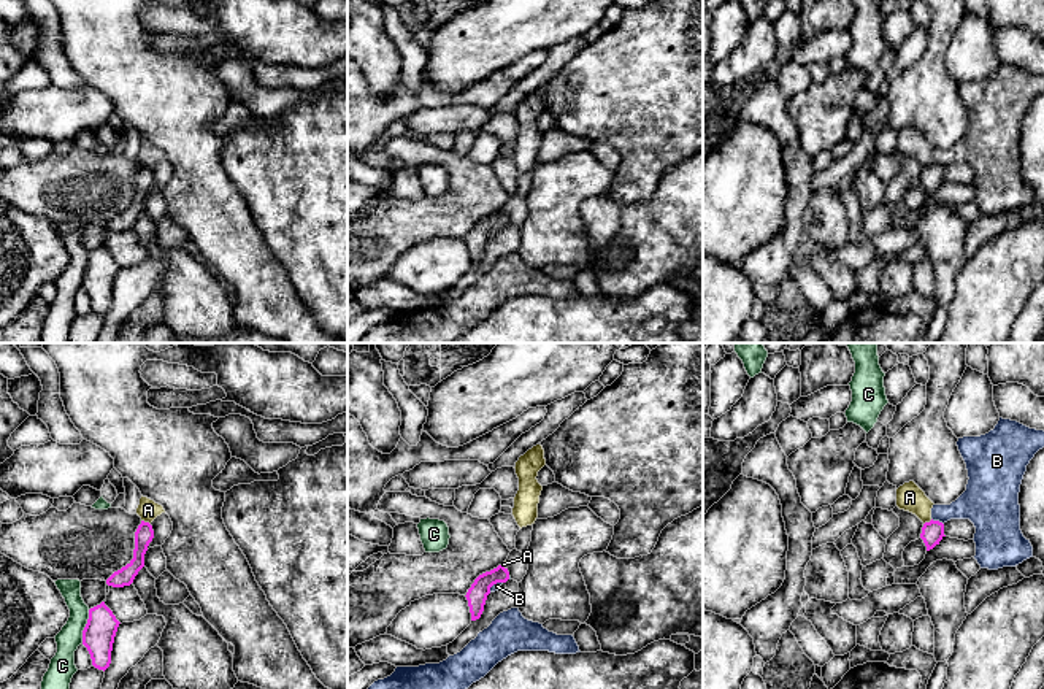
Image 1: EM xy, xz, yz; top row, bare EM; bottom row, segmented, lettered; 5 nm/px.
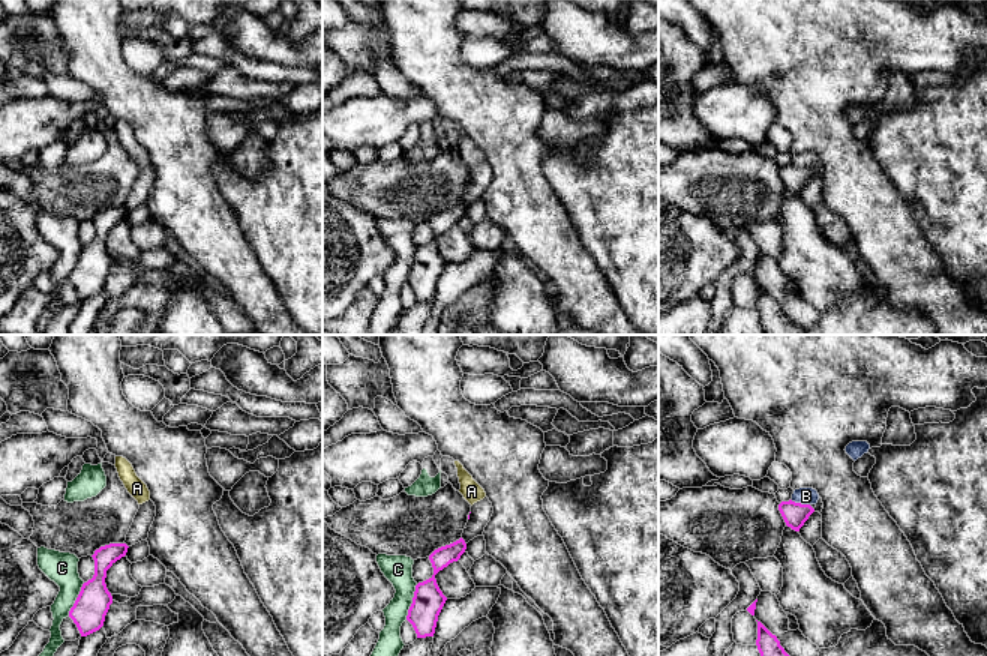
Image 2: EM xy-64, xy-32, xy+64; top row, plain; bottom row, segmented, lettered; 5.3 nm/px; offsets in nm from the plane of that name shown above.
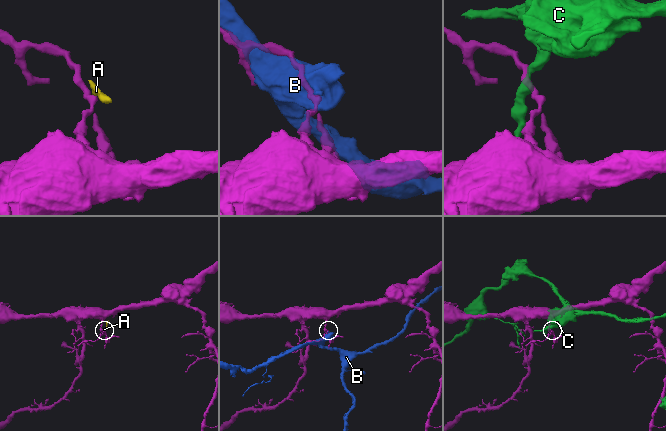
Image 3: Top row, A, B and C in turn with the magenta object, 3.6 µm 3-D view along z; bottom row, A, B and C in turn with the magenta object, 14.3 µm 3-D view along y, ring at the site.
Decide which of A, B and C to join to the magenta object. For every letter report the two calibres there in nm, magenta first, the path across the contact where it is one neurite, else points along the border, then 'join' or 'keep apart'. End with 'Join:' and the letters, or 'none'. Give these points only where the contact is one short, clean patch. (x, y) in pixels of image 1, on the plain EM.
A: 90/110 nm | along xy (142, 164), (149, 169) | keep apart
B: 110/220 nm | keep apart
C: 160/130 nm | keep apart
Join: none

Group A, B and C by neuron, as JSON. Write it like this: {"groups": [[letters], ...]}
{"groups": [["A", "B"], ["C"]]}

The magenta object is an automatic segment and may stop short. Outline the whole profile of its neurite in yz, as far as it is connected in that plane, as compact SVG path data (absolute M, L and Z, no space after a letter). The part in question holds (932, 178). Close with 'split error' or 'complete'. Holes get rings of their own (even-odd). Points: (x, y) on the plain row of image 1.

**Task goal:**
Write out every line of the entries that holds the word "bottom".

**Written solution:**
Image 1: EM xy, xz, yz; top row, bare EM; bottom row, segmented, lettered; 5 nm/px.
Image 2: EM xy-64, xy-32, xy+64; top row, plain; bottom row, segmented, lettered; 5.3 nm/px; offsets in nm from the plane of that name shown above.
Image 3: Top row, A, B and C in turn with the magenta object, 3.6 µm 3-D view along z; bottom row, A, B and C in turn with the magenta object, 14.3 µm 3-D view along y, ring at the site.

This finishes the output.